Top 5 Best Practices for Rolling Out Sales Rep Scorecards

Sales rep scorecards are that golden unicorn of any sales organization.  The scorecard is a compilation of Key Performance Indicators (KPIs) which are measured against thresholds.  In a rep scorecard, we see a visual interpretation of how a rep is doing for each of the KPIs. An example of which is below:

A Simple Sales Rep Scorecard with three KPIs

Sample Sales Rep Scorecard

Before I dive into best practices, a word on why not a lot of sales organizations have scorecards.  The primary reason is due to organizations struggling with data which best represents the business which makes it difficult for them to setup a KPI, let alone establish effective targets.   An understanding of the analytics continuum is also helpful for understanding the evolution of data practices which need to met prior to rolling out KPIs and Scorecards:

The Analytics Continuum: a blueprint for adoption

Top 5 Best Practices for Sales Rep Scorecards

  • Sales reps, Mangers, VPs, and CROs must all have agreement on the KPI definition, targets, and thresholds.  If one level of the KPI hierarchy is not on the same page as the others, there is very value in using the Scorecard to represent an ideal.
  • Targets and thresholds must be reasonable.  When rolling out KPIs, we often realize that actual performance is far from the corporate ideal.
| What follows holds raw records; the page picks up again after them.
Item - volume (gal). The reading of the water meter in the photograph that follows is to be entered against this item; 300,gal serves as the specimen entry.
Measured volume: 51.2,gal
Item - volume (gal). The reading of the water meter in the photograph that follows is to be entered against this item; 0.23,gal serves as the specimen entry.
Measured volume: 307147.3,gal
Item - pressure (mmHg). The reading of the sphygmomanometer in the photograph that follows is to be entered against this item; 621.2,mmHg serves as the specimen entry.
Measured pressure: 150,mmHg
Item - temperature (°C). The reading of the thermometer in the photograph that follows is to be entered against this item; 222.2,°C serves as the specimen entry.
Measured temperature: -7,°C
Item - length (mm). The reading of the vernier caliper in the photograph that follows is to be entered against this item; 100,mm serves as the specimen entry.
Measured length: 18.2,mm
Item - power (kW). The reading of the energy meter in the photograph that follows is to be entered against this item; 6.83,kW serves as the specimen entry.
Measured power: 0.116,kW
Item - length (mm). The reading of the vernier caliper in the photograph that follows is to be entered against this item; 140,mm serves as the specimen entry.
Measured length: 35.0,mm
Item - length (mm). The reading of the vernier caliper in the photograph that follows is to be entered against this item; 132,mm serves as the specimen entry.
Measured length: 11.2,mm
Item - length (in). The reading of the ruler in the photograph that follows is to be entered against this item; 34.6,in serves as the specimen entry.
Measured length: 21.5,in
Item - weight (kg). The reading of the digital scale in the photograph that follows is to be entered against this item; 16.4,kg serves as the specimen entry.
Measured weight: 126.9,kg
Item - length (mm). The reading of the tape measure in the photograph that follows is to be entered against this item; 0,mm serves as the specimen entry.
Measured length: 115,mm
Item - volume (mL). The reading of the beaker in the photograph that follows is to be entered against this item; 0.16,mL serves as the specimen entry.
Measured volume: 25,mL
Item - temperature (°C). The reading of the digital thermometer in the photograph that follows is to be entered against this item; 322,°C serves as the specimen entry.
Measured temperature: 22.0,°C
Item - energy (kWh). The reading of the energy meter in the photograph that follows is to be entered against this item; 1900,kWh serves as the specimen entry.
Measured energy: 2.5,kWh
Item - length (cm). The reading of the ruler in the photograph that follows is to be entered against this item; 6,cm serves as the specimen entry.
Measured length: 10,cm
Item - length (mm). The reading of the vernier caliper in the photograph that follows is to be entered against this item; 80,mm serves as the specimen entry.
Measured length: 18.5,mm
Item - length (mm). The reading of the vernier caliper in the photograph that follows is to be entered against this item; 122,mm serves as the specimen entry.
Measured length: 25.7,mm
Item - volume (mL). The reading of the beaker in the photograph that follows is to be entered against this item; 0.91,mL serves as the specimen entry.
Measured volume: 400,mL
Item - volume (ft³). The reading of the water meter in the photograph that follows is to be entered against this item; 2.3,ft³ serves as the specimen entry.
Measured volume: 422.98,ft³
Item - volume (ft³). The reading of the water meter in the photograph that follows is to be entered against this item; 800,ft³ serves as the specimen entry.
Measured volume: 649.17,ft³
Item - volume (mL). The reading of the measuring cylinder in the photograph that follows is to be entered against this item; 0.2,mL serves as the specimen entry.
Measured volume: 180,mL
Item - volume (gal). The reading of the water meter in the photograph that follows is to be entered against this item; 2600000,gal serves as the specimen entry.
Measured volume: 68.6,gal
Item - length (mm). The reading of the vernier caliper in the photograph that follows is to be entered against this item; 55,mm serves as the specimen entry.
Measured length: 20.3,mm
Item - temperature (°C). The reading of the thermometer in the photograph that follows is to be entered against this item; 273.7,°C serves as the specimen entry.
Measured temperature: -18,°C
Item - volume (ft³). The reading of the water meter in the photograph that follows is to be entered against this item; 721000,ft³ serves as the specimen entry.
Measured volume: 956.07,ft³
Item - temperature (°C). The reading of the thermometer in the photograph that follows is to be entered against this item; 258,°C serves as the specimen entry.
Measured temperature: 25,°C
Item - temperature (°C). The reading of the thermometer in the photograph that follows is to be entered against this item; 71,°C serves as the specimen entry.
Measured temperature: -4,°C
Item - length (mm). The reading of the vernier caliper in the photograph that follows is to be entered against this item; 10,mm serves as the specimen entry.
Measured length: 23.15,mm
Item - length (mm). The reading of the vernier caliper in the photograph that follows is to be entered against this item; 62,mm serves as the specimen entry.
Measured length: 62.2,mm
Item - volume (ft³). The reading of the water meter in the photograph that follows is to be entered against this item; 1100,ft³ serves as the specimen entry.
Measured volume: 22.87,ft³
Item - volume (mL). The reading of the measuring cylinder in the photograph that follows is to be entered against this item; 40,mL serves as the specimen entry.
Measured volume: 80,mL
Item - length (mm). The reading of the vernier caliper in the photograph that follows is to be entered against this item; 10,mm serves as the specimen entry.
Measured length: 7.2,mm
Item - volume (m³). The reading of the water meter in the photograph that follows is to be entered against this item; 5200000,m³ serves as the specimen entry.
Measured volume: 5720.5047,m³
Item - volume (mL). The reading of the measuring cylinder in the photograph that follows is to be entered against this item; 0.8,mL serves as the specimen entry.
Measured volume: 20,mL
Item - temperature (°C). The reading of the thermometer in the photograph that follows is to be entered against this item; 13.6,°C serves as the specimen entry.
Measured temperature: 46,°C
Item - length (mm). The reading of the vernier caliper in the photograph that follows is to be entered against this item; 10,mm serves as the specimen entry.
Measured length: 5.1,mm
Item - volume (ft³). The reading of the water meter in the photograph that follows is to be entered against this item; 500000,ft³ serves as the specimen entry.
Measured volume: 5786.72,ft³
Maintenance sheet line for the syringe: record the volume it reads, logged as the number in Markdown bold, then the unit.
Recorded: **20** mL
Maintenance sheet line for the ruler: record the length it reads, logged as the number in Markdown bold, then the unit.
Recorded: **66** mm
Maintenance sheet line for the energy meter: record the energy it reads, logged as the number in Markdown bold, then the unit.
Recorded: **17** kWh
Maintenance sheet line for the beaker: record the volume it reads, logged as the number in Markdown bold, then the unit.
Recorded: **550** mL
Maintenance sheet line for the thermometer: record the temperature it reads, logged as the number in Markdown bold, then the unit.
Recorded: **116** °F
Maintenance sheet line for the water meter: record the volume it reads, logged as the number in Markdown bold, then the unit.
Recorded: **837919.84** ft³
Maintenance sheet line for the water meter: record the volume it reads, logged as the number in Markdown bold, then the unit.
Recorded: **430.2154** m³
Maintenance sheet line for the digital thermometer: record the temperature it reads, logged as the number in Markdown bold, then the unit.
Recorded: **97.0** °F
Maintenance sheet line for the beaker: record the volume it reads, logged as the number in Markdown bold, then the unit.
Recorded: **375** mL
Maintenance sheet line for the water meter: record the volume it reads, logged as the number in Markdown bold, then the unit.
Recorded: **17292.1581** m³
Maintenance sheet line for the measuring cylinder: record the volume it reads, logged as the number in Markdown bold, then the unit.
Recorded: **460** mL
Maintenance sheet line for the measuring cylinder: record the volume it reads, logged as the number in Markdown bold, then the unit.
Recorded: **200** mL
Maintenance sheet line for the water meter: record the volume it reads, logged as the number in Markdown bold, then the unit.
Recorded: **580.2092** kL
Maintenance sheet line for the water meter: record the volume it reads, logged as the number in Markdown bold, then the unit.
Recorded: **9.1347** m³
For instance, a Sales Cycle of 45 days is thought to be ideal, but the rep actual is north of 60 days.  Don’t hold this against them, consider rolling out a target of 55 and stepping the target down to 45 days within three quarters of launch.  Be kind to the reps and allow them to catch up.
  • Scorecards must be part of a larger sales communication strategy.  Rolling out a scorecard alone will have an impact on the organization, but the most impressive will happen if scorecards are a part of the larger communication strategy.  For instance, a weekly email can call out wins by reps, it should call out performance, and it needs to call out what needs to be done to hit the goal.  Scorecards are just one piece of the story in sales.
  • Scorecards need to be updated as the business evolves.  Scorecards can never be truly static, recurring reports.  Part of the role of your analytical team is maintain reports as the business changes and evolves.  Scorecards are no different.  From a subtle change of keeping thresholds and targets up to date, to swapping out KPIs for new ones, scorecards are a living animal and requires food to stay alive.
  •  Scorecards are a coaching opportunity, not a punishment tool.  While HR and managers will look at a scorecard and see a rep with all red for their KPIs, this doesn’t mean the rep needs to immediately be put on a performance improvement plan or, worse yet, fired.  Scorecards are coaching tool and enable the manager to work with the sales rep and ask questions like “why do you think your sales cycle is double the average?”  Work with the rep, train the rep, and allow the rep the chance to go for green.

As your team rolls out scorecards across the sales organization, keep these best practices in mind.  Be kind to your reps, get agreement on definition, use scorecards as part of a larger strategy, keep them updated, and use them as a coaching tool.